The future of the NHS: special report

John Carvel, social affairs editor
Guardian

Friday July 7, 2000

An outright ban on NHS consultants increasing their income through private work was proposed yesterday by the Commons health select committee as the long-term answer to unfairness in the health service.

The report, pushed through by Labour MPs against opposition from the Conservatives, raised suspicions that some consultants "are driven by perverse incentives into maintaining long NHS waiting lists in order to stimulate lucrative private practice". The MPs said they could not prove this charge, but concluded: "What is indisputable is that NHS patients wait longer than private patients, and that private earnings are highest in those specialties where NHS waiting times are longest."

The tone of the report was a lot more hostile to the private sector than ministers had been over recent weeks. Alan Milburn, the health secretary, has said he wants to use private hospitals to reduce NHS waiting lists. He also suggested it was not possible to force consultants to abandon private practice, although merit bonuses might in future be directed to those who worked only for the NHS.

In contrast, the MPs said it was indefensible the system allowed patients of equal clinical need to go ahead of others because of their ability to pay.

"Therefore we believe the government should make it a long-term objective that consultants in the NHS do not undertake private practice...The NHS was founded on the principle of equity: it should put that principle into practice."

The MPs noted an argument from the British Medical Association that a ban on private work might make some consultants leave the NHS. But other consultants might decide it was in their best interests to work solely in the NHS. The government should research the consequences and work out incentives to keep the best consultants in the NHS, the MPs said. Their report was published after a three-week inquiry into the contracts of the 25,000 NHS consultants. It found that their average NHS salary was £68,000, but about two-thirds also undertook private practice.

Last year their average private earnings were £10,790, but there was a huge variation in the income potential of specialities, ranging from £75,413 for plastic surgeons to £5,000 for pathologists.

Since the NHS began in 1948, full-time consultants have been entitled to increase their earnings by up to 10% by taking on private practice.

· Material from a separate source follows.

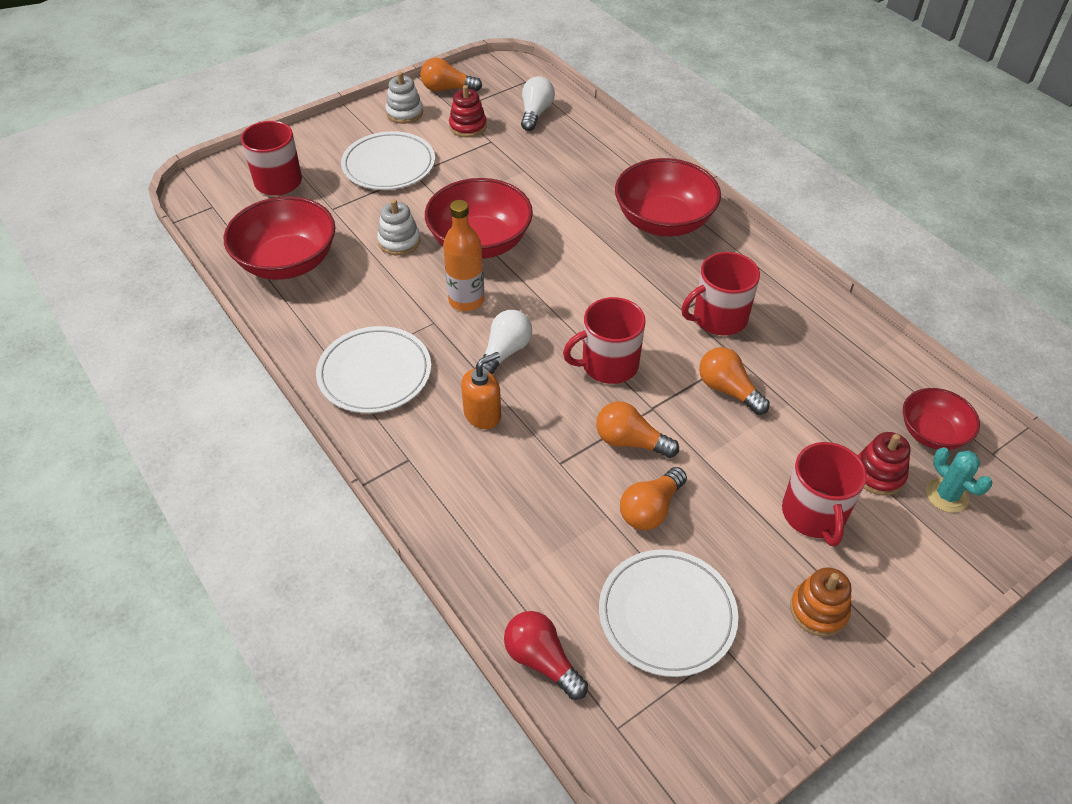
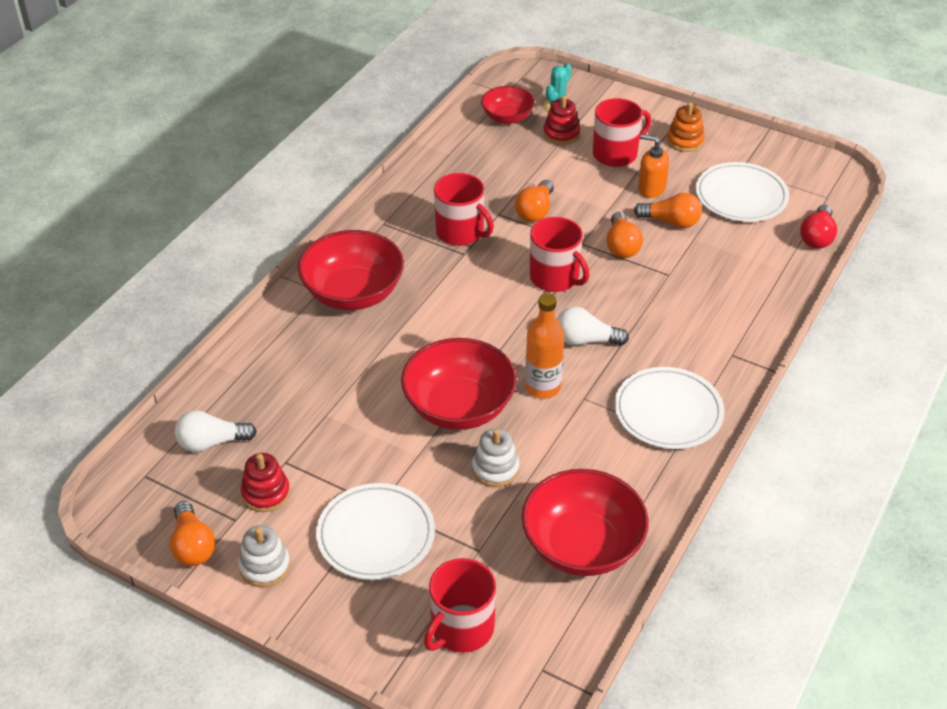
camera: 115 degrees left, 5 degrees down
orange soap dispenser [461,352,501,429] -> orange soap dispenser moved to [638,134,669,198]

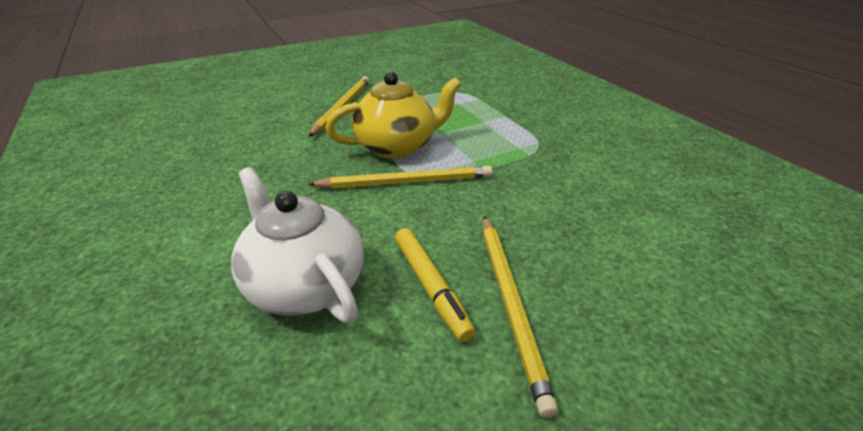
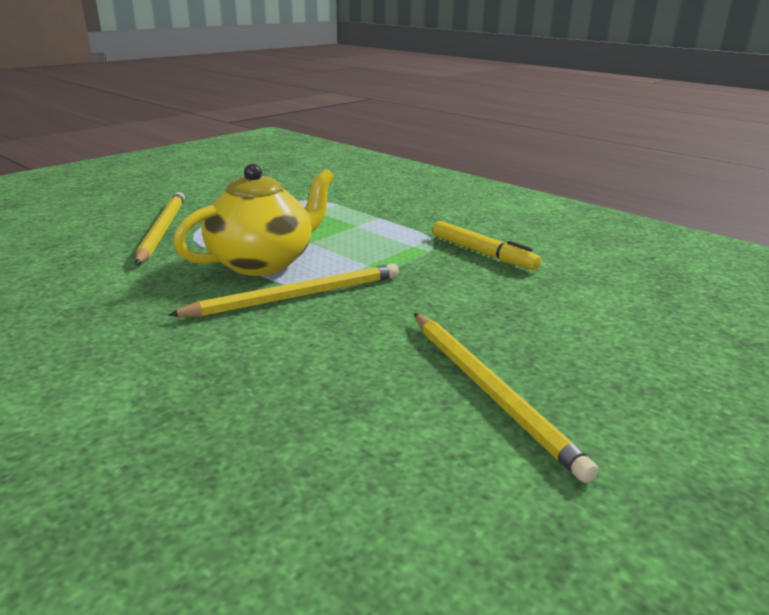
camera: 20 degrees left, 10 degrees down
white teapot [231,167,364,323] -> none
yellow marker [395,228,475,342] -> yellow marker moved to [433,221,541,270]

Those on "maximum part-time" contracts gave up one eleventh of their salaries in return for the freedom to earn as much as they like privately, as long as they fulfilled their NHS commitments. About 70% work on whole-time contracts, the remainder as maximum part timers.

The report said hospital trusts did not enforce the 10% rule for whole-timers and did not collect enough information to keep track of the hours worked within the NHS by maximum part-timers.

David Hinchliffe, the committee's Labour chairman, said: "There would be problems in stopping consultants from working in the NHS and in private sectors, but I think there are generational differences. Medical students and junior doctors I have talked to agree that it is an unfair situation. I think the government has to take a long-term view. What we need to do is write into junior doctors' contracts that they can only work for the NHS, and give them incentives to sign those contracts."

Peter Hawker, chairman of the British Medical Association's consultants committee, said: "Given the shortage of consultants and the long-term investment required to increase their numbers, we think it is unrealistic, even as a long-term objective, to oblige consultants to choose between a wholly NHS or wholly private sector career.

"We believe it is right for patients to have choice, and that it is entirely possible to have the two sectors working alongside each other."